Isaïe (55, 10-11) ; Psaume 64 (65) ; Romains (8, 18-23) ; Matthieu (13, 1-23)
MÉDITATION

« Voici que le semeur sortit pour semer ». En Jésus, le Ciel de Dieu rejoint la terre des hommes. Par sa proclamation de l’Évangile, Bonne Nouvelle, le désir de Dieu est semé dans le cœur de l’humain. Avec la semence, Parole éternelle du Père, Jésus ouvre le monde aux joies de la vraie vie. Verbe de Dieu, Jésus-Christ, accorde aux hommes et aux femmes de notre temps de communier saintement à l’amour divin que ta Parole révèle : Parole de vérité qui libère, Parole de grâce qui sauve, Parole de justice qui convertit.

« Voici que le semeur sortit pour semer… ». Comme la pluie et la neige qui descendent des cieux et n’y retournent sans avoir abreuvé la terre, sans l’avoir fécondée et l’avoir fait germer… ainsi est le Seigneur qui ne cesse de répandre sur sa création les bienfaits de ses bénédictions. Seigneur, notre unique et seule espérance, accorde à ton Eglise d’être le sacrement de tes grâces et largesses pour un monde vivant selon la lumière de ta Parole.

« Voici que le semeur sortit pour semer… ». Comme la création qui attend avec impatience la révélation des fils de Dieu… ainsi est appelé le baptisé, dans le monde actuel qui gémit et passe par les douleurs d’un enfantement qui dure, à être témoin de foi qui éclaire, pèlerin d’espérance qui relève, présence d’amour qui édifie. Esprit Saint, Souffle du Père et du Fils, accorde aux chrétiens que nous sommes d’ouvrir, ici-bas sur terre, les voies de la conversion authentique.

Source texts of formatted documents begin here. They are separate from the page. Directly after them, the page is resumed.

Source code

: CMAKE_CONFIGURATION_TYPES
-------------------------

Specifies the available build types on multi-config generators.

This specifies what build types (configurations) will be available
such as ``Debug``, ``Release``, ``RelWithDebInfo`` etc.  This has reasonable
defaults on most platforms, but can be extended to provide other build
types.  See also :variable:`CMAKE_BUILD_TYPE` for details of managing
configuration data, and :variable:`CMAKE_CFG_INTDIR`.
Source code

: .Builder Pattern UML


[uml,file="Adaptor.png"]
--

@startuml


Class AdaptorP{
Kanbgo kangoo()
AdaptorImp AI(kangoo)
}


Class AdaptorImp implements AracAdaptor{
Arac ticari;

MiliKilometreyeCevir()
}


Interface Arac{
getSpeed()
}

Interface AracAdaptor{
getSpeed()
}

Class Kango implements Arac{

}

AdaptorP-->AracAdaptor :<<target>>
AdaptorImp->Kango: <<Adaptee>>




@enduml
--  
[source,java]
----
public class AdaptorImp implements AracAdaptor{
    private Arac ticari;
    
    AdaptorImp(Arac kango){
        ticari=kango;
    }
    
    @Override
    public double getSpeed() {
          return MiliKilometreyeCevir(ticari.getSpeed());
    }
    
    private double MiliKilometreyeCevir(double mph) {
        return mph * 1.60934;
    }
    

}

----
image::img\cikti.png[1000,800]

« Voici que le semeur sortit pour semer… ». De quelle manière, aujourd’hui, je travaille pour que le Nom du Seigneur soit glorifié, c’est-à-dire connu, aimé et servi ? Comment, jour après jour, j’accueille la Parole du Seigneur ? Avec quelles dispositions, d’esprit et de cœur, je coopère aux appels de l’Esprit Saint de Dieu ? Quel semeur, je suis ? Dans un monde qui fatigue vite et perd la force d’avancer, que me dit-elle, cette liturgie de la Parole, de la vertu d’espérance?     
Père Davy B.B.                                                                                                  

Dimanche 28 juin

Ce dimanche 28 juin 2020 à 10h30, l’église d’Anjou est dans la liesse d’accompagner Anelise, jeune de l’aumônerie, pour la profession de foi.

Cette année avec le Covid19, la célébration des professions de foi des jeunes prévue le dimanche 07 juin s’organise de manière éclatée, c’est-à-dire séparée et en plusieurs dates selon les disponibilités des familles. Ainsi Anelise a pu donc vivre ce rendez-vous majeur au cœur de son cheminement de foi, à cette date.

Entourée de sa famille venue nombreuse, de la communauté chrétienne, de Gils l’animateur du groupe des jeunes, du Diacre Thierry Merle et du Père Davy, Anelise habillée en aube avec un cordon blanc a pu avancer vers l’autel de Dieu pour faire sa profession de foi.

Anelise a renouvelé la renonciation au mal et la profession de foi en Dieu qui est Père, Fils et Saint Esprit comme le jour de son baptême. Au milieu de l’assemblée qui, avec elle a aussi récité le Crédo de Nicée-Constantinople.
Après ce rituel, Anelise a porté la Croix du Christ des mains de ses parents comme le jour de son baptême où elle avait été marquée du signe de la Croix, expression de sa configuration à Christ. Ensuite par le chant (Je crois en toi mon Dieu), Anelise a redit son engagement de marcher, sur cette terre, en enfant de lumière et selon l’Évangile du Christ, dans la foi, l’espérance et l’amour.
Avant la bénédiction solennelle, Anelise s’est de nouveau consacrée à la Vierge Marie. La messe a pris fin dans la liesse comme au début.



Nous prions pour Anelise et tous les jeunes de l’aumônerie qui, en cette année particulière, font leur profession de foi. Que Dieu dans son amour infini les accompagne et que sa bénédiction les entoure de tous les bienfaits.